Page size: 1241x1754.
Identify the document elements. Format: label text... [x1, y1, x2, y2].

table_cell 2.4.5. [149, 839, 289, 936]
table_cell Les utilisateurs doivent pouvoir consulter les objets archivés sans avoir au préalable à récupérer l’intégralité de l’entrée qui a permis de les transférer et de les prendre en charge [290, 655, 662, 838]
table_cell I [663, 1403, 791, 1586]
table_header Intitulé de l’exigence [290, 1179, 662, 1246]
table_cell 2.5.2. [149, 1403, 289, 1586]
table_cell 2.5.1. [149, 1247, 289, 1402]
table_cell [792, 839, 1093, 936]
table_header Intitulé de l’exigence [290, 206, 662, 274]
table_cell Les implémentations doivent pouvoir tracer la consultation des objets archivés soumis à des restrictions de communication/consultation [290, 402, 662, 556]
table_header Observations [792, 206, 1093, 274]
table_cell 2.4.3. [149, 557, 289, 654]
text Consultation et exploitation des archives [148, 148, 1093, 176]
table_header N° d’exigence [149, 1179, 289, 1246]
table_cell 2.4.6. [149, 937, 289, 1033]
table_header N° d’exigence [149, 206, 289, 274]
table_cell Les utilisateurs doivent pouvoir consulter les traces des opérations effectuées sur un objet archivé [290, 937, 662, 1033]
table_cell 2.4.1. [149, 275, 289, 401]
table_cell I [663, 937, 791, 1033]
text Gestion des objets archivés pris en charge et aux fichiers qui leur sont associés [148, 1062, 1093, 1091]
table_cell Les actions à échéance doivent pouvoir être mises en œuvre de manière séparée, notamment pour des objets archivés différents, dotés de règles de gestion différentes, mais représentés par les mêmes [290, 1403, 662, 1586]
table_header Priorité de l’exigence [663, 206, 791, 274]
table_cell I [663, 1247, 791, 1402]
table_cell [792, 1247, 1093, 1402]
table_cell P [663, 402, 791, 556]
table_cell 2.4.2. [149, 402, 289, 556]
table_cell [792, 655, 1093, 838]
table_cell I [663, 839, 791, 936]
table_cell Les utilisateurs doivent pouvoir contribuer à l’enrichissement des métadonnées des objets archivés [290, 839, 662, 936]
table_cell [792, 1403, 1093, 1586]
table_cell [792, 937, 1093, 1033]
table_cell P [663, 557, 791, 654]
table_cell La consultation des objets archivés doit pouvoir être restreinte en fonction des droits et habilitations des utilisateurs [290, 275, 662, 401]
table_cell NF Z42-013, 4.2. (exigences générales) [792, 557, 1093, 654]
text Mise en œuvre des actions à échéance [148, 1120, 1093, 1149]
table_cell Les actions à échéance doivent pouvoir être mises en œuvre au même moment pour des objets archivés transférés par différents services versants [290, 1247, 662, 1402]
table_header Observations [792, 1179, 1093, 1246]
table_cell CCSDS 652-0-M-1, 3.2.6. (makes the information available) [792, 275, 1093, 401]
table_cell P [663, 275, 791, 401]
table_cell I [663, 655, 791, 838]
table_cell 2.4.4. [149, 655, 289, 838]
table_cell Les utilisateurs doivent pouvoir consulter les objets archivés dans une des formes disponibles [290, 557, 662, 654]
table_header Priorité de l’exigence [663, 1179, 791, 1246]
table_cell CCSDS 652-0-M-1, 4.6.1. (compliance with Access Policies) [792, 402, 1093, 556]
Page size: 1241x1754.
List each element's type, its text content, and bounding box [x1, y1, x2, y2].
============
* PROBLEM TO SOLVE *
Rewrite the entries above with every instance of "Page size" changed to "Document size", leaving all other text as it is.

* WRITTEN REPLY *
Document size: 1241x1754.
Identify the document elements. Format: label text... [x1, y1, x2, y2].

table_cell 2.4.5. [149, 839, 289, 936]
table_cell Les utilisateurs doivent pouvoir consulter les objets archivés sans avoir au préalable à récupérer l’intégralité de l’entrée qui a permis de les transférer et de les prendre en charge [290, 655, 662, 838]
table_cell I [663, 1403, 791, 1586]
table_header Intitulé de l’exigence [290, 1179, 662, 1246]
table_cell 2.5.2. [149, 1403, 289, 1586]
table_cell 2.5.1. [149, 1247, 289, 1402]
table_cell [792, 839, 1093, 936]
table_header Intitulé de l’exigence [290, 206, 662, 274]
table_cell Les implémentations doivent pouvoir tracer la consultation des objets archivés soumis à des restrictions de communication/consultation [290, 402, 662, 556]
table_header Observations [792, 206, 1093, 274]
table_cell 2.4.3. [149, 557, 289, 654]
text Consultation et exploitation des archives [148, 148, 1093, 176]
table_header N° d’exigence [149, 1179, 289, 1246]
table_cell 2.4.6. [149, 937, 289, 1033]
table_header N° d’exigence [149, 206, 289, 274]
table_cell Les utilisateurs doivent pouvoir consulter les traces des opérations effectuées sur un objet archivé [290, 937, 662, 1033]
table_cell 2.4.1. [149, 275, 289, 401]
table_cell I [663, 937, 791, 1033]
text Gestion des objets archivés pris en charge et aux fichiers qui leur sont associés [148, 1062, 1093, 1091]
table_cell Les actions à échéance doivent pouvoir être mises en œuvre de manière séparée, notamment pour des objets archivés différents, dotés de règles de gestion différentes, mais représentés par les mêmes [290, 1403, 662, 1586]
table_header Priorité de l’exigence [663, 206, 791, 274]
table_cell I [663, 1247, 791, 1402]
table_cell [792, 1247, 1093, 1402]
table_cell P [663, 402, 791, 556]
table_cell 2.4.2. [149, 402, 289, 556]
table_cell [792, 655, 1093, 838]
table_cell I [663, 839, 791, 936]
table_cell Les utilisateurs doivent pouvoir contribuer à l’enrichissement des métadonnées des objets archivés [290, 839, 662, 936]
table_cell [792, 1403, 1093, 1586]
table_cell [792, 937, 1093, 1033]
table_cell P [663, 557, 791, 654]
table_cell La consultation des objets archivés doit pouvoir être restreinte en fonction des droits et habilitations des utilisateurs [290, 275, 662, 401]
table_cell NF Z42-013, 4.2. (exigences générales) [792, 557, 1093, 654]
text Mise en œuvre des actions à échéance [148, 1120, 1093, 1149]
table_cell Les actions à échéance doivent pouvoir être mises en œuvre au même moment pour des objets archivés transférés par différents services versants [290, 1247, 662, 1402]
table_header Observations [792, 1179, 1093, 1246]
table_cell CCSDS 652-0-M-1, 3.2.6. (makes the information available) [792, 275, 1093, 401]
table_cell P [663, 275, 791, 401]
table_cell I [663, 655, 791, 838]
table_cell 2.4.4. [149, 655, 289, 838]
table_cell Les utilisateurs doivent pouvoir consulter les objets archivés dans une des formes disponibles [290, 557, 662, 654]
table_header Priorité de l’exigence [663, 1179, 791, 1246]
table_cell CCSDS 652-0-M-1, 4.6.1. (compliance with Access Policies) [792, 402, 1093, 556]
Document size: 1241x1754.
List each element's type, its text content, and bounding box [x1, y1, x2, y2].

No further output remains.